Tugas yang Diminta ->
a) Tulis ulang secara lebih ringkas paragraf dalam artikel tentang Taman Bumi Kaldera Toba yang diawali "Medan (Trigger.id) – Harapan besar", dengan tetap mempertahankan fakta-fakta utamanya.
b) Jawablah pertanyaan berikut berdasarkan artikel tentang Taman Bumi Kaldera Toba:
(i) Pada tahun berapa UNESCO memberikan peringatan "kartu kuning"?
(ii) Berapa jumlah geosite utama yang dikunjungi asesor?
(iii) Dari negara mana Prof. Jose Brilha berasal?
c) Lanjutkan artikel tentang Taman Bumi Kaldera Toba, mulai tepat setelah kalimat terakhirnya.

Teks yang Disediakan ->
Medan (Trigger.id) – Harapan besar kembali menggelora di Tanah Batak. Taman Bumi Kaldera Toba, salah satu warisan geologi kebanggaan Indonesia, baru saja mendapatkan angin segar dari Organisasi Pendidikan, Keilmuan, dan Kebudayaan PBB (UNESCO). Dalam kunjungan revalidasi yang dilakukan pada 21–25 Juli 2025, para asesor UNESCO memberikan banyak penilaian positif terhadap perkembangan pengelolaan geopark tersebut.
Kepala Dinas Kebudayaan, Pariwisata, dan Ekonomi Kreatif Provinsi Sumatera Utara (Disbudparekraf Sumut), Yuda Pratiwi Setiawan, menyampaikan bahwa sejak hari pertama kunjungan, para asesor terlihat cukup terkesan dengan perbaikan yang dilakukan. Kunjungan ini menjadi bagian penting dari proses evaluasi pasca peringatan “kartu kuning” yang diberikan UNESCO pada 2023.
“Kami bersyukur karena empat geosite utama yang dikunjungi asesor mendapatkan respons sangat positif. Ini menunjukkan bahwa upaya kami selama dua tahun terakhir membuahkan hasil,” ujar Yuda saat dihubungi dari Medan, Selasa (22/7).
Empat Geosite Unggulan yang Mencuri Perhatian
Adalah Sipinsur, Hutaginjang, Taman Eden 100, dan Hutan Sibaganding yang menjadi titik sorotan para asesor, Prof. Jose Brilha dari Portugal dan Dr. Jeon Yongmun dari Korea Selatan. Masing-masing menawarkan keunikan tersendiri dalam lanskap dan pelestarian.

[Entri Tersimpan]
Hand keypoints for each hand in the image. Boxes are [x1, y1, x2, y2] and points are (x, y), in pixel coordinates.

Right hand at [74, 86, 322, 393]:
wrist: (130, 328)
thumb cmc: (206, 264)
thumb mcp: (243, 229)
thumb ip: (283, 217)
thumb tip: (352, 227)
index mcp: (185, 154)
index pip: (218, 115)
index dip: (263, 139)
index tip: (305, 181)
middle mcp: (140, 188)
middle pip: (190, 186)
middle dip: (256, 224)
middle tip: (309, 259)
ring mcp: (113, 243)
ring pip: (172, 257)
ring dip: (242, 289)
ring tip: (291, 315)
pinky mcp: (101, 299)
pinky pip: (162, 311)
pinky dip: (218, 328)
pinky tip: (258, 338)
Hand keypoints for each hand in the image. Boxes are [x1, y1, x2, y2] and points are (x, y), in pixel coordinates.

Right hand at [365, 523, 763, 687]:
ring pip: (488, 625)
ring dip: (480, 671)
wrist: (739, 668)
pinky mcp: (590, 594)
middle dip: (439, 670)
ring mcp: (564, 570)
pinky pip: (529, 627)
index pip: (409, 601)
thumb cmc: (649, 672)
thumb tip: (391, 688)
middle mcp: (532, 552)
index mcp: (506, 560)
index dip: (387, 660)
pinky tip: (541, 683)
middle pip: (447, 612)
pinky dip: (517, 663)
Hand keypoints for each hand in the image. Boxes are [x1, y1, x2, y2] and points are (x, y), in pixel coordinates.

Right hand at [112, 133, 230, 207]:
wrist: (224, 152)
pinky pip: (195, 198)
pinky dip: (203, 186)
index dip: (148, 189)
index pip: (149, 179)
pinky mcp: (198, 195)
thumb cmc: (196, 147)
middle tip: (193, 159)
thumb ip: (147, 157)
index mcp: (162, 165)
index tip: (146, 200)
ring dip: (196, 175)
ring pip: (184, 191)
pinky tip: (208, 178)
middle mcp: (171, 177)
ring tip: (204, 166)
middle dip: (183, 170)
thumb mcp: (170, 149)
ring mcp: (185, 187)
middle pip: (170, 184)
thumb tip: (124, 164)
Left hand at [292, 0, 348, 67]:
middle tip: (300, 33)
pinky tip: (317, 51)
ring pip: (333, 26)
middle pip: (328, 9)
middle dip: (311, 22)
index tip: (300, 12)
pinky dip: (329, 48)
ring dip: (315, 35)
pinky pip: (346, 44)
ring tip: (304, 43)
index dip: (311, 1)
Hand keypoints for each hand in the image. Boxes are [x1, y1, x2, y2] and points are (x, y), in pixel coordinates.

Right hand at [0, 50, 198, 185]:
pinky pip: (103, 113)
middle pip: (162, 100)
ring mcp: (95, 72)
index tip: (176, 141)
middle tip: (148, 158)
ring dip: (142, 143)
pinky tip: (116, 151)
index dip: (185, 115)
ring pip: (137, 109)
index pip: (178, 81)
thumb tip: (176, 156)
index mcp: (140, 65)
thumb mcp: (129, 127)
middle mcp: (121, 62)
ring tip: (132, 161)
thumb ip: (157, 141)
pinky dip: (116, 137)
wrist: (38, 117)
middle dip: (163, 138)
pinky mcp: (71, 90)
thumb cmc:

Jawaban Setiap Tugas ->
a) Taman Bumi Kaldera Toba di Tanah Batak merupakan warisan geologi kebanggaan Indonesia. Geopark ini mendapat banyak penilaian positif dari para asesor UNESCO atas perkembangan pengelolaannya selama kunjungan revalidasi pada 21–25 Juli 2025.

b)
(i) 2023
(ii) Empat
(iii) Portugal

c)
Sipinsur, yang terletak di tepian Danau Toba, menawarkan panorama alam yang spektakuler, dilengkapi dengan spot wisata yang ramah keluarga. Sementara itu, Hutaginjang, desa yang berada di dataran tinggi, menyuguhkan bentang alam hasil aktivitas vulkanik ribuan tahun lalu—sebuah warisan geologi yang luar biasa.
Tak kalah menarik, Taman Eden 100 mencuri perhatian dengan taman seluas 40 hektare yang ditanami 100 jenis tanaman, lengkap dengan air terjun alami. Terakhir, Hutan Sibaganding, rumah bagi berbagai spesies primata, menjadi representasi upaya konservasi hayati yang bersanding dengan pelestarian geologi.
“Keempat geosite itu sudah dikelola cukup baik, dan asesor menyatakan kesan positif terhadap pengelolaan serta upaya pelestarian yang telah dilakukan,” kata Yuda.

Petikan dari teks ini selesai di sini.